果不其然,就见这人凑到自己面前,笑盈盈道:“沈公有心了,哪怕是谢谦、许珏明等人都不愿问潮回京,沈公也没有随波逐流。”
“这话是何意?”沈惇不悦道,“令燕宁官兵回京受赏是陛下的意思,我不过提了两句,凤岐你这是在讥讽我越俎代庖吗?”
“我可不敢。”秋泓随手捡起一本沈惇丢在一旁的奏疏,翻看了起来,“只是不知,沈公除了在此处用心外,还在哪里用心了?”
这话说得沈惇老脸一红,他横眉去瞪面前的人:“这光天化日之下,你在说什么胡话?”
秋泓一笑,丢下奏疏,背着手往直庐后的暖阁走去了。
这日两人都没回府,一同宿在了长缨处中。
秋泓觉浅,睡至半夜,忽然听得外面传来一阵悉悉索索的动静,他心中起疑,可身上又发沉,于是迷迷糊糊地去推沈惇:“是有人来了吗?”

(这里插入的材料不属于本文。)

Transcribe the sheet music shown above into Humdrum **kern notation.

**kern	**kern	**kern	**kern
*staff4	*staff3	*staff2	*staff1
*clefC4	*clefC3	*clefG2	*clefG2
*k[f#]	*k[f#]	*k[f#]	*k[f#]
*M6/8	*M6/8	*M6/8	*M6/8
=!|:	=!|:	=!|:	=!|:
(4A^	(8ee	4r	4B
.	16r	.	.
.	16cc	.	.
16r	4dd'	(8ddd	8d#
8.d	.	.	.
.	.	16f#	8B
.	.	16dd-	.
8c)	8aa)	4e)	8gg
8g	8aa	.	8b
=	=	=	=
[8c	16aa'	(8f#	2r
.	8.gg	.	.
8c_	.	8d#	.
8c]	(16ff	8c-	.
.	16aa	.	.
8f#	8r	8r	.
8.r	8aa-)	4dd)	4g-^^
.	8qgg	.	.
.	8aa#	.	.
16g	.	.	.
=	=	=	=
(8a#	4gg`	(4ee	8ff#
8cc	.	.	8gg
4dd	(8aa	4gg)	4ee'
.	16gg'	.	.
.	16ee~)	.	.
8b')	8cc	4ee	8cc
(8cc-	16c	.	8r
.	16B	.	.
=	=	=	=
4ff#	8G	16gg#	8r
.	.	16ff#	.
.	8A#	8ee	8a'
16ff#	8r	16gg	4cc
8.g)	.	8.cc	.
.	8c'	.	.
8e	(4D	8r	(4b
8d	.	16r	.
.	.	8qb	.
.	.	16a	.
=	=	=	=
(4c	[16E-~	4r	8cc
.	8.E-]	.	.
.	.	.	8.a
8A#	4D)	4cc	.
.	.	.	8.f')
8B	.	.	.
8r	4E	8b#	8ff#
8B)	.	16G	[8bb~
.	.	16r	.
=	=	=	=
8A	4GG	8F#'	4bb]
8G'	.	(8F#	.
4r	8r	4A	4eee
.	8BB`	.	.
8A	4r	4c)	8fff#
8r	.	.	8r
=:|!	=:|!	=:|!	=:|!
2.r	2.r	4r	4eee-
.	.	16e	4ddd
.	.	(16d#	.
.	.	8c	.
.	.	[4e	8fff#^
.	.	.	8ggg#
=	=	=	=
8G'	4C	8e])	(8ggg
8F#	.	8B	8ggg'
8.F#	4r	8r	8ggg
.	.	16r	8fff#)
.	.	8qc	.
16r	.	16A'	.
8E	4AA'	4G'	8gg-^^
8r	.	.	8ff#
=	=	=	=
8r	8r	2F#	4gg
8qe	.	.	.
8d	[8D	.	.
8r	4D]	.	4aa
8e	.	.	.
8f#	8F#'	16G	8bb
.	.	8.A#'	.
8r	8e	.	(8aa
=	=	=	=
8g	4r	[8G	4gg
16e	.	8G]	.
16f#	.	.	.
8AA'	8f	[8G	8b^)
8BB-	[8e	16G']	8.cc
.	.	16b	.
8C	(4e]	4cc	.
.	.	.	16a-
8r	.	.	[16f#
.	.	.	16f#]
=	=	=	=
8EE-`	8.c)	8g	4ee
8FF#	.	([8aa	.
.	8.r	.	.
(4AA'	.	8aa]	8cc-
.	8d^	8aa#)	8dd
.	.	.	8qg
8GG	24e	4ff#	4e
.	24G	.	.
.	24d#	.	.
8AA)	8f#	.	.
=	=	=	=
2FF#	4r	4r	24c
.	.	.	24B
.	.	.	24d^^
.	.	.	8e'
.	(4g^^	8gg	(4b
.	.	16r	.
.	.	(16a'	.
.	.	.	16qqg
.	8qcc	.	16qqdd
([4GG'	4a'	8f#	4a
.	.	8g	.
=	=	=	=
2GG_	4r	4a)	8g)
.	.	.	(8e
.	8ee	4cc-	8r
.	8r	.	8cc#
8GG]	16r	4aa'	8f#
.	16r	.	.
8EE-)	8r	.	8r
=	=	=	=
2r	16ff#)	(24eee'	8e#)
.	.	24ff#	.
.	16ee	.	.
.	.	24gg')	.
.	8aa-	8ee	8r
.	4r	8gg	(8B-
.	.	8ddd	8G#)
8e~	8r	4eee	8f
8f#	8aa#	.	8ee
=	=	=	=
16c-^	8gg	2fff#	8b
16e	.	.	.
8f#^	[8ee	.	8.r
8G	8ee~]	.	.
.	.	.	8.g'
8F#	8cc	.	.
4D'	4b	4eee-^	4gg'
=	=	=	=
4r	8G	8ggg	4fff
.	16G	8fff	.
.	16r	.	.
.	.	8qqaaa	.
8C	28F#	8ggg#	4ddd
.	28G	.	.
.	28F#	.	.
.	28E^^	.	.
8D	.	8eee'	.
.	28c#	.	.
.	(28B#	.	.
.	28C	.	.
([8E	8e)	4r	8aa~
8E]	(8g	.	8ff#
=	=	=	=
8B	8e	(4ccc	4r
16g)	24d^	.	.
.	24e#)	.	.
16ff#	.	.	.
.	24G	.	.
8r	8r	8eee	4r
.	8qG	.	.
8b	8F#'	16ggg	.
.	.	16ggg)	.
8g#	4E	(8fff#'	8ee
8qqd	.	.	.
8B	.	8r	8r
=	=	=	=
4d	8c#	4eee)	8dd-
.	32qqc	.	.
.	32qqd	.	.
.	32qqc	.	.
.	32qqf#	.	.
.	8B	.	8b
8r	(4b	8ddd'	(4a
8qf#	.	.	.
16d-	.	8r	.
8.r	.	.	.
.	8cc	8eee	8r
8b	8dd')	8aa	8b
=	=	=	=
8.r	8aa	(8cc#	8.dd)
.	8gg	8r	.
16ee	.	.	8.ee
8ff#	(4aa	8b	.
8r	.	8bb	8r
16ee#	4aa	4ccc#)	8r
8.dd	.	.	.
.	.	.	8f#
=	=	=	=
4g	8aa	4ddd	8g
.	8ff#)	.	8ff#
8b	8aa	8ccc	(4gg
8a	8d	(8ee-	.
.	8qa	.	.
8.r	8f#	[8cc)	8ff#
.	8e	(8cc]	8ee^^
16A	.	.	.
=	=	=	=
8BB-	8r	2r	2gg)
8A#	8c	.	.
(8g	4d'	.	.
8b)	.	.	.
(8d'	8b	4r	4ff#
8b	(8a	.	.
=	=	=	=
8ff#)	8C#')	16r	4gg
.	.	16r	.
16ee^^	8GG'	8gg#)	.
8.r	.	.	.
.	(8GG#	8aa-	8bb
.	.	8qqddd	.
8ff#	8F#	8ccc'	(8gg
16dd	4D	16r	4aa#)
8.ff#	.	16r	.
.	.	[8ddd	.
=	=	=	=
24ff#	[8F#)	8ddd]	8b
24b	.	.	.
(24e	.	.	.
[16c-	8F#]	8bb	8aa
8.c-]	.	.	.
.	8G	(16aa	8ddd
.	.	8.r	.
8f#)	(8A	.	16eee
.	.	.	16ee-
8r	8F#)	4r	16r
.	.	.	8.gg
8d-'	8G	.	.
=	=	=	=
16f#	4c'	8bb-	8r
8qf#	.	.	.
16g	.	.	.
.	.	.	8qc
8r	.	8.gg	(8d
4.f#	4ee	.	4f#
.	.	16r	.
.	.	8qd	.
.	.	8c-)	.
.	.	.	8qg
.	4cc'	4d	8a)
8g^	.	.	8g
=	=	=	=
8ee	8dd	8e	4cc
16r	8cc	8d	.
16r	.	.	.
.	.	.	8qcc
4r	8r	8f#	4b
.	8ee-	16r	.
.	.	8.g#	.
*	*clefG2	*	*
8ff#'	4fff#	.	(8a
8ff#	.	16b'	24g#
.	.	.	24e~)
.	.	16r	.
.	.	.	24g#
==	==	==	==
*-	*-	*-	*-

沈惇正打着鼾,一下子被秋泓推醒,顿时不满:“又怎么了?”
秋泓披着衣裳坐起身,眯起眼睛看了看窗户口:“什么都没有。”
“能有什么?”沈惇翻了个身,“太宁城斋书房,谁敢进来造次?”
“不对劲,”秋泓摇摇头,撑着床栏从沈惇身上跨过下了床,“外面分明有人的脚步声。”
“人的脚步声?”沈惇一诧,瞌睡瞬间醒了大半,“怎会有脚步声?是你听错了吧。这地方夜间有猫,跑来跑去也是常事。”
秋泓不理会他,兀自放缓了步子,往窗边走去。
屋外寂静,方才隐隐约约传来的动静早已消失,糊窗纸上映着的柳叶末梢正随风轻轻地摇摆着,丝毫不见任何人影。
秋泓迟疑了一下,还是决定推开窗户一探究竟。
可就在此刻,那原本插在内侧的窗闩忽而一动,竟在秋泓的瞩目下,掉了出来。
“淮实!”秋泓一惊,大声叫道。
然而,这声急呼才刚刚出口,一股黑烟便卷着邪风窜进了暖阁,秋泓的身子轻轻一晃,眨眼间已倒在了桌下。
“凤岐,凤岐!”沈惇连滚带爬地下了床,扑到秋泓身边。
秋泓意识全无,沈惇急得双手发抖,喉头发紧,嘴中连声喊道:“来人,快来人!”
但外面值夜的太监侍卫早就不知去了哪里,眼下偌大一间暖阁,唯有窗棂在呜呜作响。
“你是何人?”这时,一声厚重且沉闷的呼唤从屋后传来。